Genome Editing by Grafting

Abstract

Grafting is the process of joining parts of two plants, allowing the exchange of molecules such as small RNAs (including microRNAs and small interfering RNAs), messenger RNAs, and proteins between the rootstock and the scion. Genome editing by grafting exploits RNAs, such as tRNA-like sequences (TLS motifs), to deliver the components (RNA) of the clustered regularly interspaced short palindromic repeats (CRISPR)-associated protein 9 (Cas9) system from transgenic rootstock to wild-type scion. The complex Cas9 protein and sgRNA-TLS produced in the scion perform the desired modification without the integration of foreign DNA in the plant genome, resulting in heritable transgene-free genome editing. In this review, we examine the current state of the art of this innovation and how it helps address regulatory problems, improves crop recovery and selection, exceeds the usage of viral vectors, and may reduce potential off-target effects. We also discuss the promise of genome editing by grafting for plants recalcitrant to in vitro culture and for agamic-propagated species that must maintain heterozygosity for plant productivity, fruit quality, and adaptation. Furthermore, we explore the limitations of this technique, including variable efficiency, graft incompatibility among genotypes, and challenges in large-scale application, while highlighting its considerable potential for further improvement and future broader applications for crop breeding.

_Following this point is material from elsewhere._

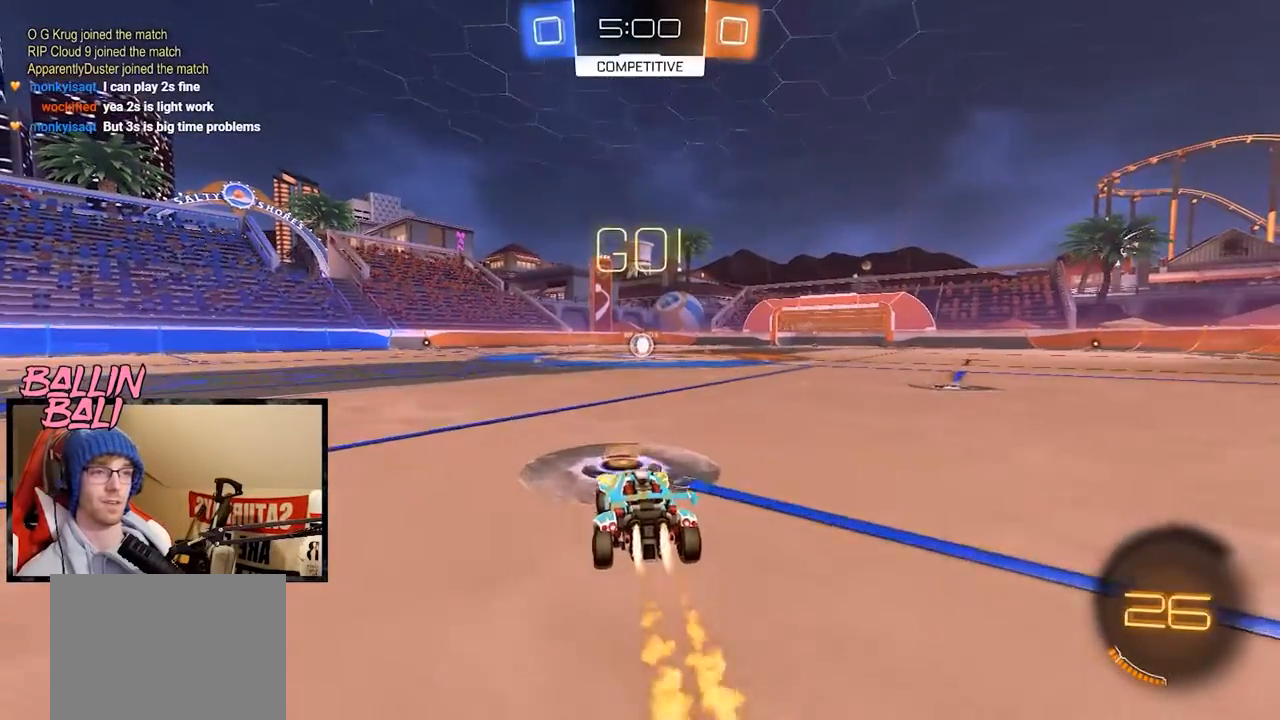
{"buttons": ["X", "R1", "R2"], "left_stick": "right", "right_stick": "center", "events": [[33, "left_stick", "down-left"], [133, "A", "down"], [184, "A", "up"], [184, "left_stick", "right"], [267, "A", "down"], [267, "X", "down"], [384, "A", "up"]]}
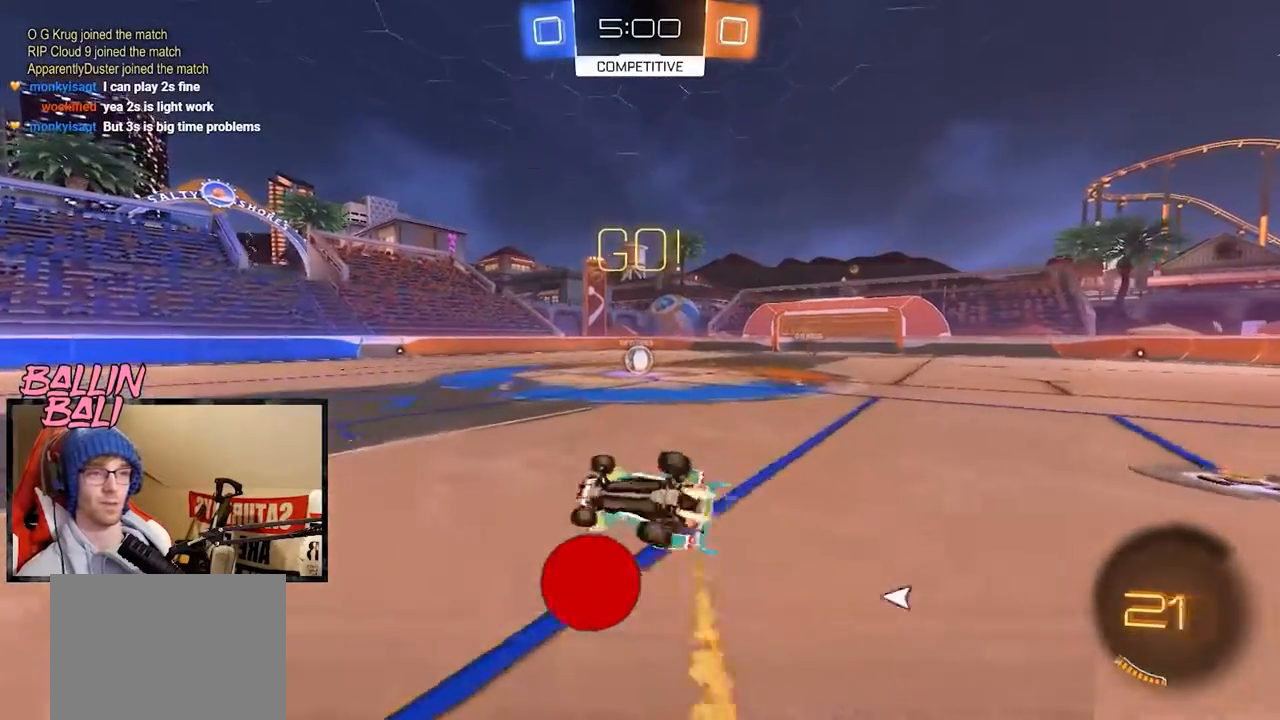
{"buttons": ["R2"], "left_stick": "right", "right_stick": "center", "events": [[51, "R1", "up"], [251, "R1", "down"], [434, "R1", "up"], [434, "X", "up"]]}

Keywords: CRISPR/Cas; genome editing; grafting; mobile RNA; tRNA-like sequences; transgene-free plants.

Figure 1

Using mobile CRISPR-RNA, inter- or intra-specific grafting between sunflower scion and transgenic rootstock. Mobile Cas9 and sgRNA RNAs fused to tRNA-like sequence (TLS) motifs moved from the root to the wild-type shoot. The CRISPR complex induced targeted genome editing (GE) in the distal parts and reproductive organs of the grafted scion. Red arrows correspond to the TLS (tRNA^Met)-Cas9 mRNA, while green arrows indicate TLS (tRNA^Met)-sgRNA. Transgene-free mutant seeds (light brown) and consequently mutant seedlings (light green) are obtained.

Figure 2

GEG in grapevine. Vectors expressing Cas9-TLS and sgRNA-TLS are cloned and transferred into an easily transformed grapevine genotype. After in vitro culture, the transgenic rootstock is grafted onto a wild-type elite cultivar scion. The CRISPR-RNA components are translated and transduced in the distal parts. The transgene-free stock is rooting, producing the identical elite cultivar scion but with the new desirable characters.